Business Process Context
Context, coordination and transactions in the Web Services architecture
Track: Web Services, Integration
Audience Level: High Level/Technical View
Time: Thursday, November 18 at 11:00
Keywords: Data Interchange, Distributed Systems, E-Business, E-Commerce, Internet, Interoperability, Middleware, SOAP, Transaction, Web Services
Abstract:
As Web Services and their interactions evolve, a woven, dynamic fabric of services is emerging. Though the interactions may be described using emerging process languages such as WS-BPEL, the run-time infrastructure must also improve to support this new dynamism. Beyond security and reliability, the new fabric requires an overall context management solution and, in many cases, the capability to coordinate and manage composed services and complex transactions. Web Services Composite Application Framework (WS-CAF) is an emerging solution in this area. This paper will cover the work of one OASIS TC, how it fits into a Service Oriented Architecture (SOA).
Recognizing the future infrastructure requirements implied in the many concurrent standards efforts around business process description, choreography and collaboration using Web Services, Sun, Oracle, Arjuna, IONA and Fujitsu released WS-CAF in July 2003. This framework provides a set of Web Services specifications for context propagation (WS-Context), process coordination (WS-CF) and distributed transaction management (WS-TXM). These royalty-free specifications form a critical part of SOA. Other user communities, standards, and specifications can also leverage them (e.g., for composition, choreography, and security).

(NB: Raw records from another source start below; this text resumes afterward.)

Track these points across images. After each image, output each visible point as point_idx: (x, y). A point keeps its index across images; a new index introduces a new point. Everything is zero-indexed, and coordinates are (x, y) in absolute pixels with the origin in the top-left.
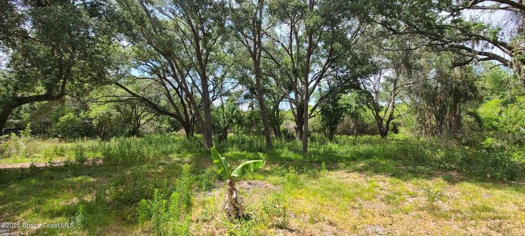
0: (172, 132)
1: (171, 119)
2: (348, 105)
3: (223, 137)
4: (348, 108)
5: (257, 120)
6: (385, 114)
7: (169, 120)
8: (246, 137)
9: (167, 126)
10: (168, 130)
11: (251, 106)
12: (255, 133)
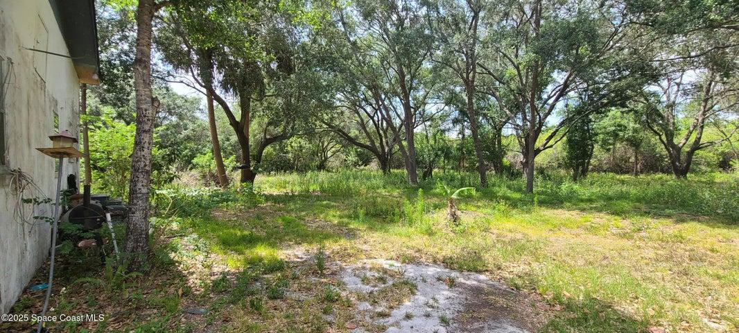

The next wave of Web Services and SOA-supporting products will concentrate on management, choreography and security. They will likely all also require some or all of the facilities offered by WS-CAF. For example, choreography involves requirements for coordination and management of complex processes; WS-CAF satisfies these requirements. However, in their current work, the WS-BPEL and WS-Choreography specification developers are not explicitly addressing how context, transactions and coordination services are provided but their emerging standards assume these services are available.
This paper describes the current process language landscape and the value WS-CAF adds when these languages are in use.